I have no problem with the soda ban and would highly encourage the amount of Food Stamps to be increased to where families can serve their children really healthy good foods like fresh foods and vegetables and good protein sources that are heart healthy like shrimp and fish and NY strips.

Sadly, the federal government only allots enough money for 99 cent banquet dinners and filling starches that contribute to the obesity epidemic and cost us down the line in exhorbant medical costs.

If you want the poor to cook like June Cleaver spending an hour cooking for each meal, which I highly recommend, we have to give mom enough money to buy what June Cleaver buys.

You can ban the sodas though. They are worthless all the way around, for the poor and the non-poor. They should just be totally banned for everyone.

Also, alcohol. Worthless and dangerous. Let's ban that too. And Ho-Hos. Zingers, Hostess cupcakes, potato chips of all forms.

Ban it for everyone. Make people start cooking again for their own good.

And don't mistake the state of New York using Food Stamp people's rights for anything other than what it is. A prelude to what government can get away with regarding making decisions for the lives of it's citizens.

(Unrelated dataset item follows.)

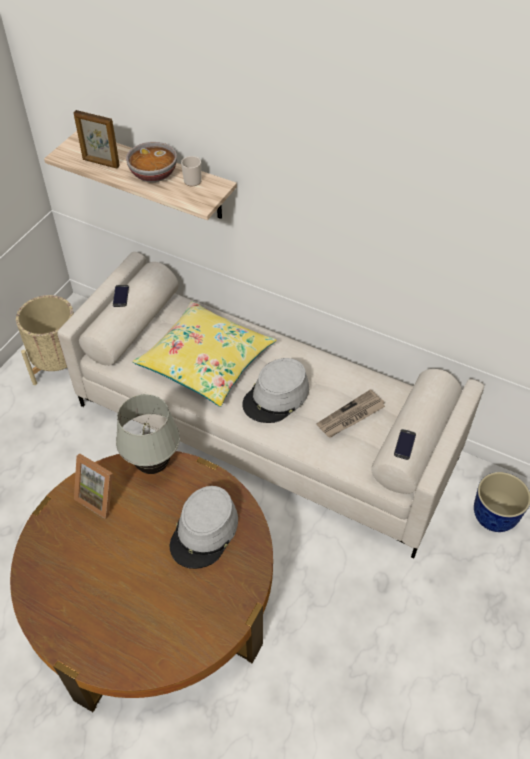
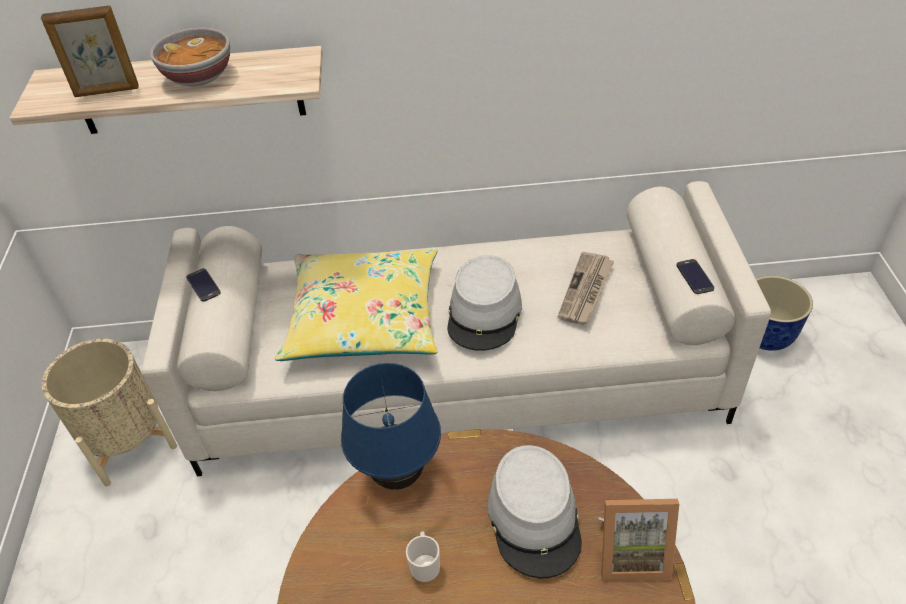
camera: 30 degrees left, 5 degrees down
(101, 497) = (359, 557): picture frame -> picture frame (631, 554)
(153, 466) = (399, 476): white table lamp -> blue table lamp
(193, 179) = (261, 62): mug -> mug (425, 565)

The people on benefits are the test group, but if it's ok for them... you're next. ;)

posted May 29th, 2011 4:49 pm


I like Megan's suggestion and have always thought that food stamps should come with classes about nutrition and health, and I like the idea of shopping/cooking on a budget. Soda isn't food and you don't need it to survive so it should definitely not be allowed on food stamps.

I praise the communities that allow the use of food stamps/vouchers at farmers markets.

We have family members who state assisted medical coverage for their young daughter. Throughout the pregnancy and until she's five, they have mandatory monthly nurse home visits and they check on my niece, make sure the home setting is safe and OK, and teach mom and dad what they need to know to raise a healthy baby.

posted Dec 2nd, 2010 8:41 pm


I'm in favor of not allowing people to buy soda with food stamps. I don't think people who are getting food stamps have any room to complain about "Big Brother" restrictions from the government. Soda is not only empty calories, it's not even a food. There is no reason to let people to purchase it with food stamps.

Ideally, I'd like to see this extend to the purchase of unhealthy and expensive convenience foods like potato chips or frozen meals. However, I think for this to work, there would need to be programs in place to teach food stamp recipients about how to cook nutritious, easy meals on a tight budget.